Not *just* like alfalfa.. I kinda think of it as a "poor man's alfalfa"..
Alfalfa is usually managed pretty intensively for hay, and it generally cures and bales pretty easily.. Clover?...not so much. Clover usually either comes up naturally in grass hay fields or is sown in lightly to improve the grass, and it's NOT easy to bale successfully.. Clover cures more slowly, so it's prone to mold when a bunch of it gets baled up together.. Hardly anybody manages for straight clover hay. Pure clover bales are pretty hard to come by, actually.
I got a few straight clover bales once from a guy who just happened to have had huge, contiguous patches of red clover one year in his grass hayfield. I knew what they were as soon as I saw them stacked off to the side in his hayloft, so I asked about them and he was eager to do a little show and tell.. He said he had to bale the grass around the clover and let the clover sit an extra day or something like that to fully cure, if I recall. Probably had 40-50 bales of it stacked off to the side, which he said he was saving for his cattle. He was proud of that hay, but man...they were the ugliest bales I've ever seen in my life. Seriously -- pitiful looking. Poop brown...the entire stack. Kinda floppy looking, too. Looked like somebody'd set fire to *real* hay and put it out with a hose. But since I thought they were as cool as he did, he actually grabbed one and told me to grab another, and we threw a couple in my truck.
Goats didn't leave a stem nor flowerhead behind when they were done with it, either. They *loved* it.. No mold. He did a good job baling it!
Anyway...the point is that you'll generally find a higher quantity of alfalfa in 'alfalfa mix' than you will of clover in a grass mix hay, even if there's quite a bit of clover in it. What I like is a bale that's about half timothy, maybe 20% clover, and the balance in whatever else...orchard, bluegrass, fescue, weeds, sticks, sycamore leaves, dirt clods, old baseball skins...I don't really care. I can usually tell by looking at the side, where the baler cuts it to width, to know whether or not it's what I'm looking for..
Good clover/timothy looks looks like a bunch of sharp stems sticking out with some dark brown streaks mixed in...the dark brown being clover. If its really spikey and brown-streaky like that...oh yeah...that's the good stuff.

If it's really cold, I've been known to pick through my stack until I find a bale that looks super sharp and streaky and split that one up special for the goaties.
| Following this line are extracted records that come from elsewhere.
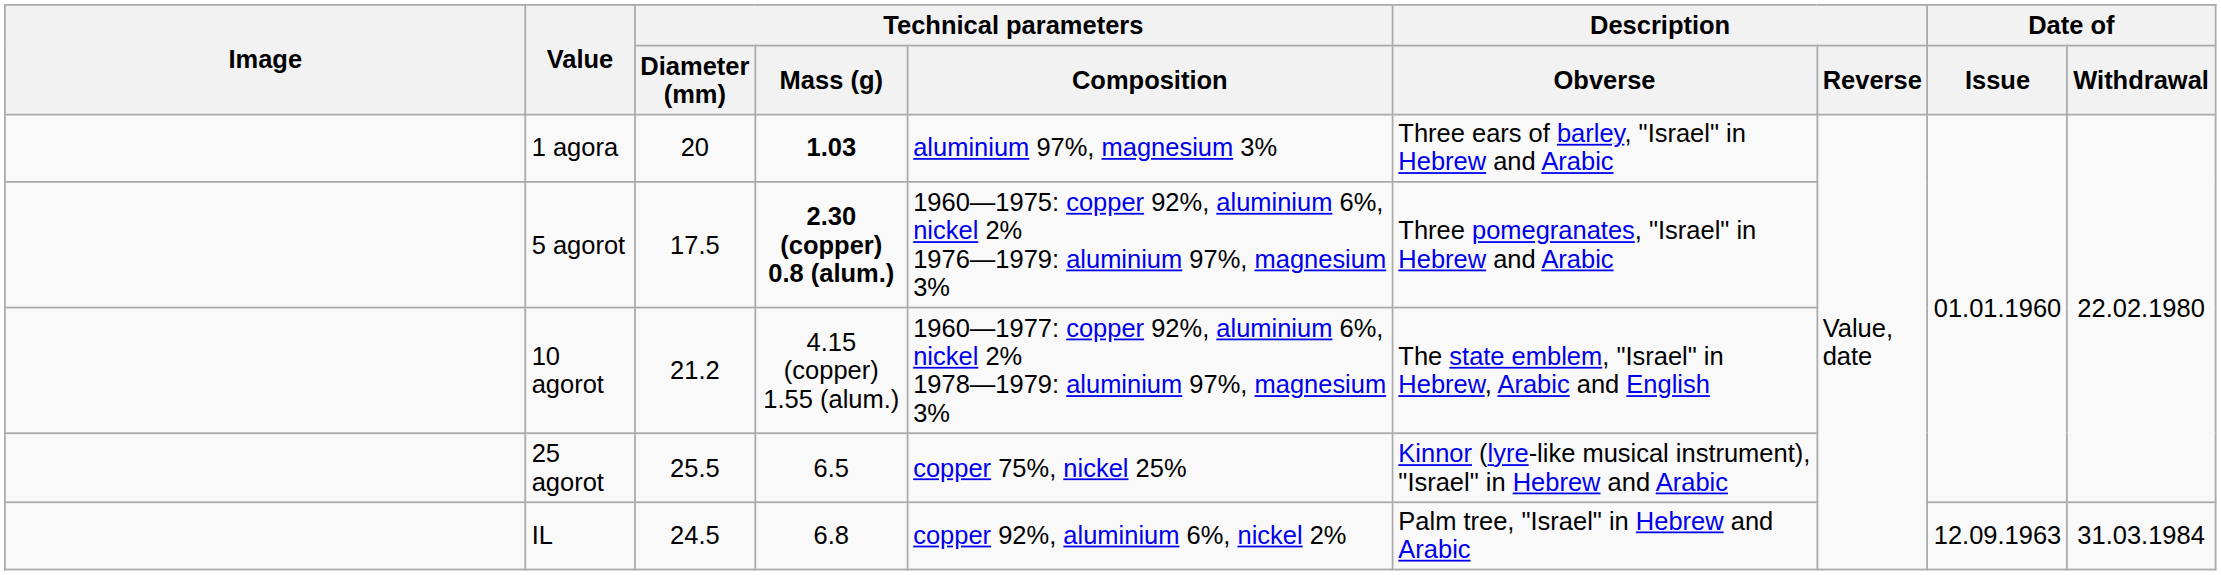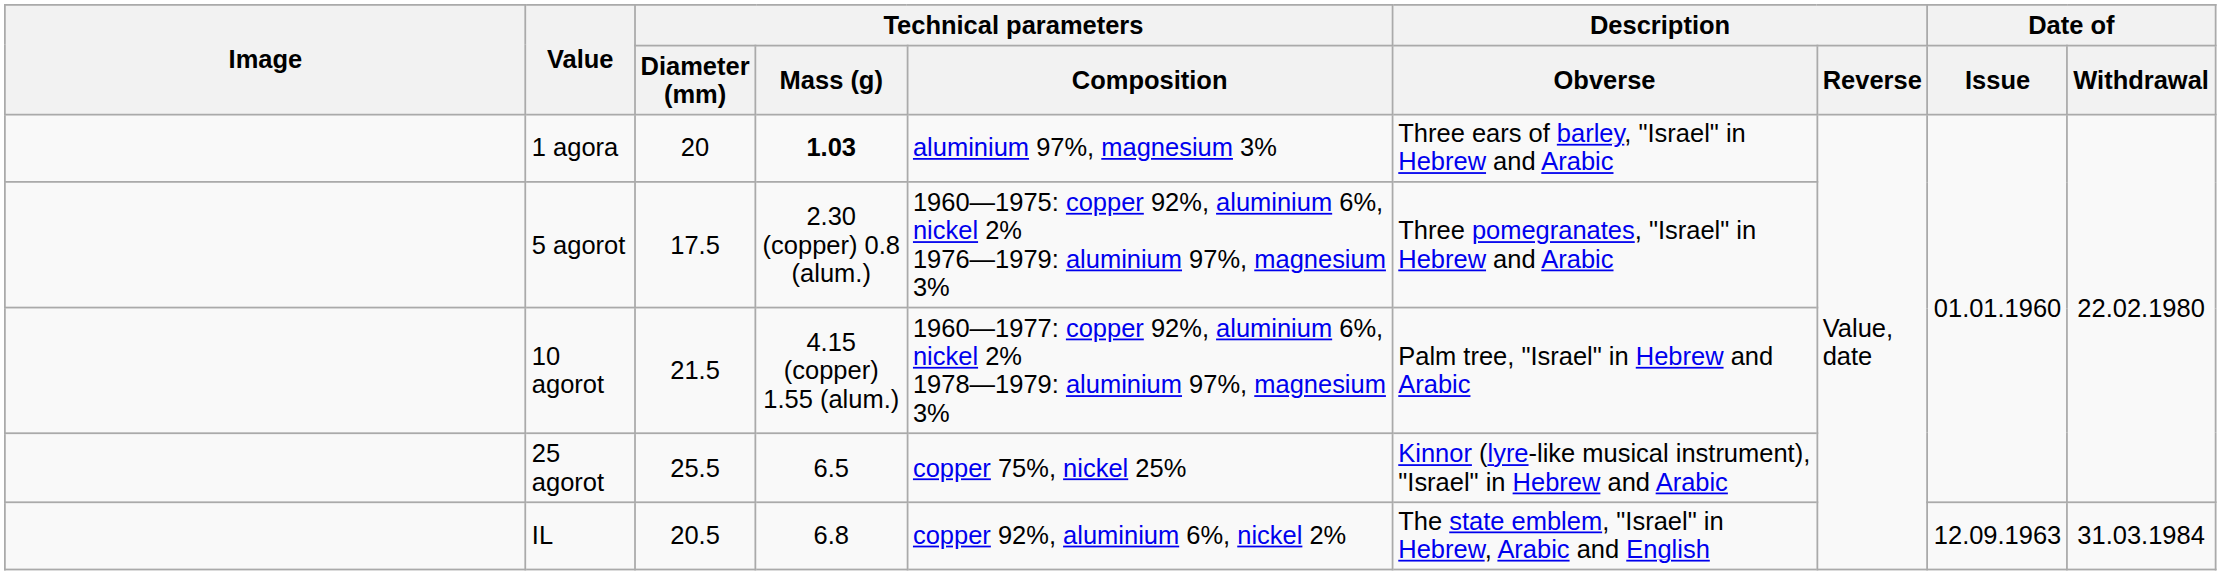5 agorot | Technical parameters / Mass (g): bold -> normal
10 agorot | Technical parameters / Diameter (mm): 21.2 -> 21.5
10 agorot | Description / Obverse: The state emblem, "Israel" in Hebrew, Arabic and English -> Palm tree, "Israel" in Hebrew and Arabic
IL | Technical parameters / Diameter (mm): 24.5 -> 20.5
IL | Description / Obverse: Palm tree, "Israel" in Hebrew and Arabic -> The state emblem, "Israel" in Hebrew, Arabic and English
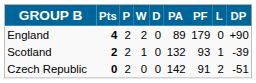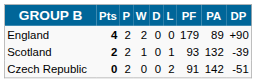columns swapped: L <-> PA
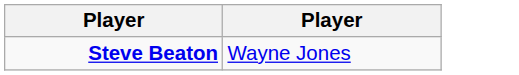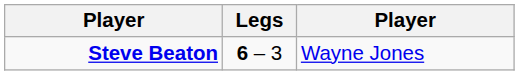+ column: Legs | 6 – 3
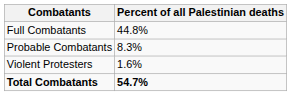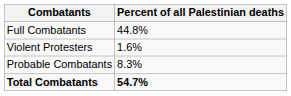rows swapped: Probable Combatants <-> Violent Protesters
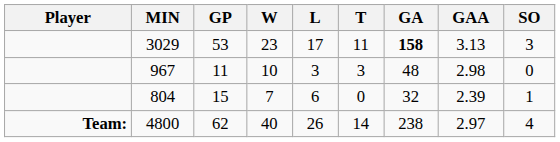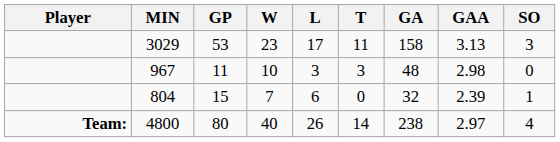3029 | GA: bold -> normal
4800 | GP: 62 -> 80
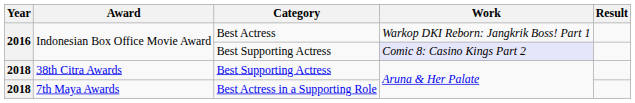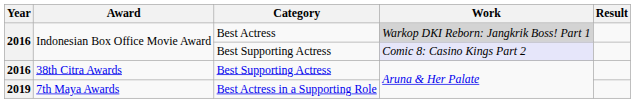Indonesian Box Office Movie Award / Best Actress | Work: no background -> lightgrey background
38th Citra Awards | Year: 2018 -> 2016
7th Maya Awards | Year: 2018 -> 2019
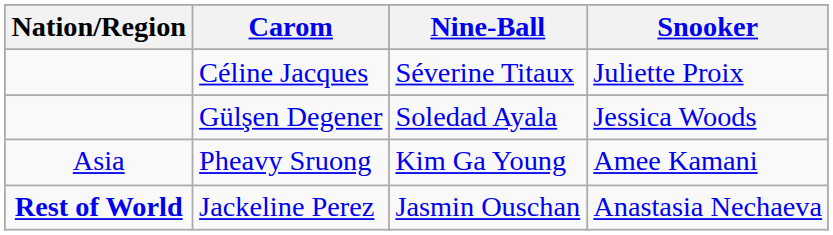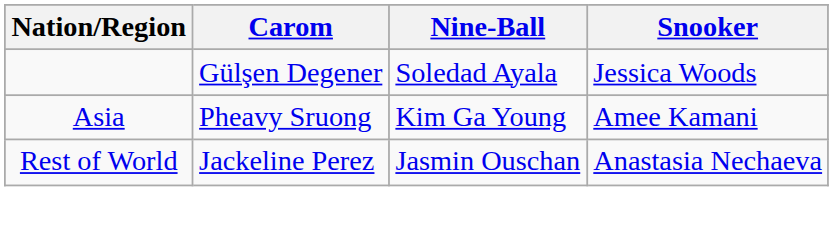- row: Céline Jacques | Séverine Titaux | Juliette Proix
Jackeline Perez | Nation/Region: bold -> normal
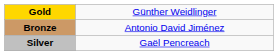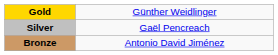rows swapped: Silver <-> Bronze
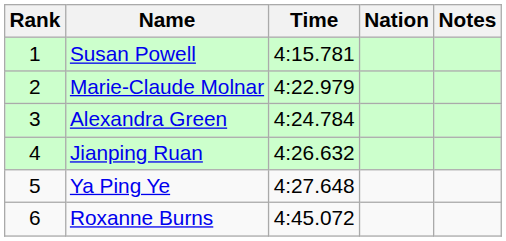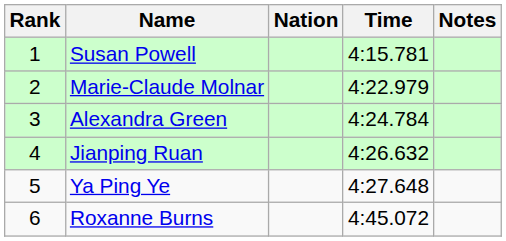columns swapped: Nation <-> Time
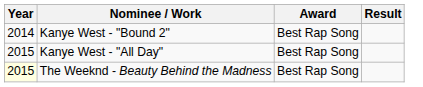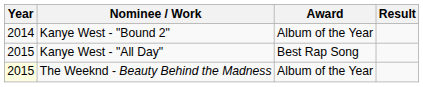Kanye West - "Bound 2" | Award: Best Rap Song -> Album of the Year
The Weeknd - Beauty Behind the Madness | Award: Best Rap Song -> Album of the Year
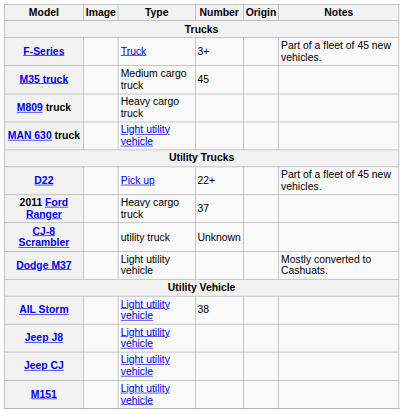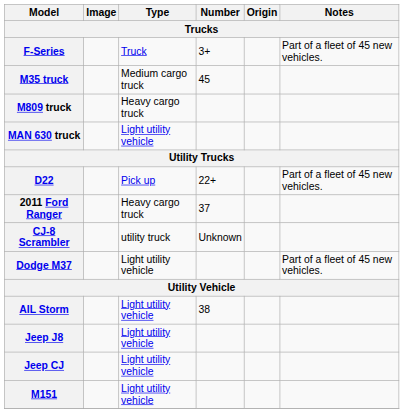Dodge M37 | Notes: Mostly converted to Cashuats. -> Part of a fleet of 45 new vehicles.
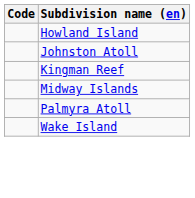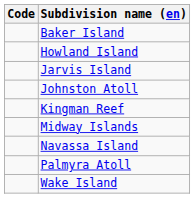+ row: Baker Island
+ row: Jarvis Island
+ row: Navassa Island
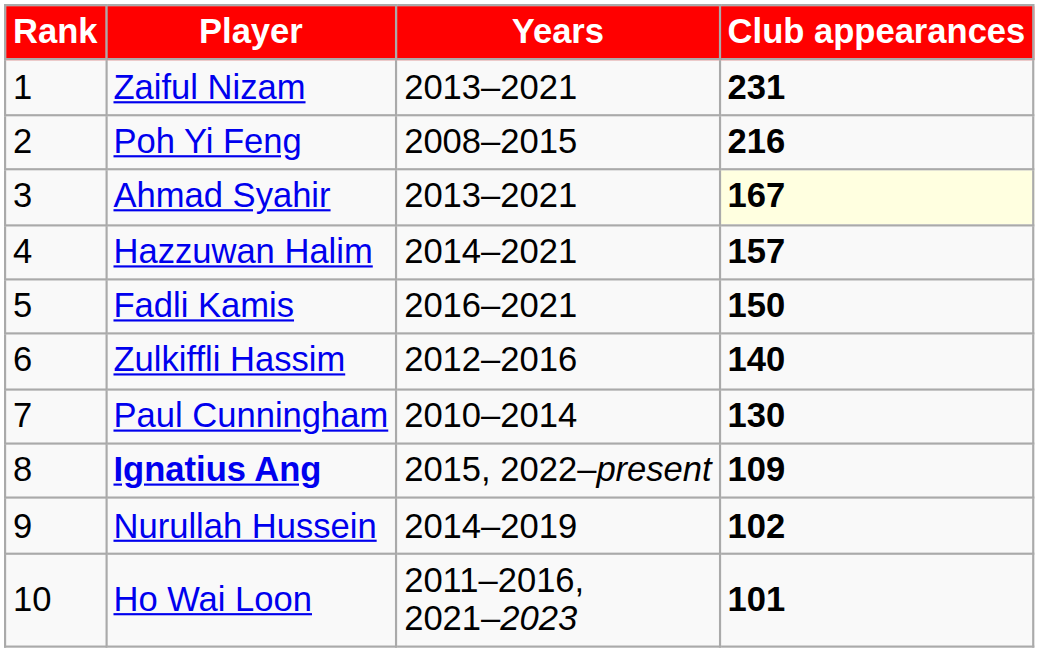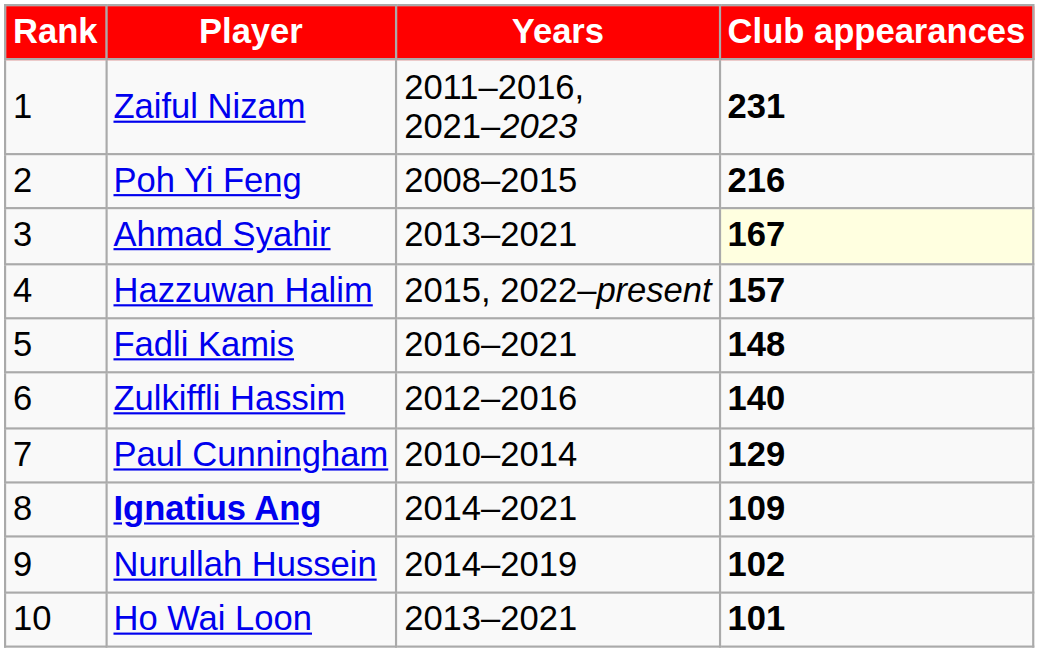Zaiful Nizam | Years: 2013–2021 -> 2011–2016, 2021–2023
Hazzuwan Halim | Years: 2014–2021 -> 2015, 2022–present
Fadli Kamis | Club appearances: 150 -> 148
Paul Cunningham | Club appearances: 130 -> 129
Ignatius Ang | Years: 2015, 2022–present -> 2014–2021
Ho Wai Loon | Years: 2011–2016, 2021–2023 -> 2013–2021
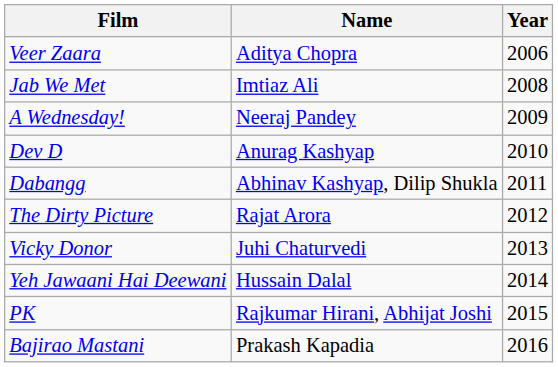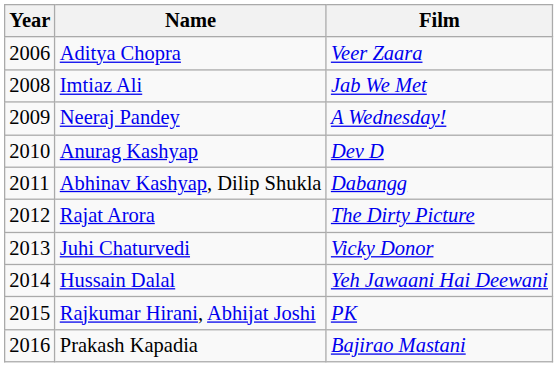columns swapped: Year <-> Film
Jeez...I'm rambling a lot.
Anyway...I don't think you're going to calcium overload anybody with clover/grass mix hay. Unless someone's intentionally managing for an inconvenient amount of clover -- which is unlikely -- I just don't think there's going to be enough clover in an average bale to be problematic in terms of milk fever.
Makes me wonder how goats have made it to modern day? How did you guys ever learn how to care for goats without killing them all?
I've killed a few.
Reminds me of my mother, after I had my first baby and read EVERYTHING in print on taking care of a newborn. She told me it was a wonder any of us ever survived - she smoked throughout pregnancy, put us to sleep on our tummies, and painted our nursery with lead based paint. And I lived to tell about it..........
Lots of kids didn't, though. Lots more than today, anyhow..
The question then becomes...where, in all this research, do you hit the point of diminishing returns? I mean, if a person could read 10% of what's out there and gain an understanding of, say, 90% of what they *really need* to understand, is it really worth reading the other 90% to gain an understanding of that final 10%?
Probably not.
If I were "normal," I wouldn't, but I'm not normal...and part of my not-normalness is a gift/curse for "special interests." I enjoy this stuff, but a big part of my enjoyment is because it satisfies what some might deem to be a compulsion.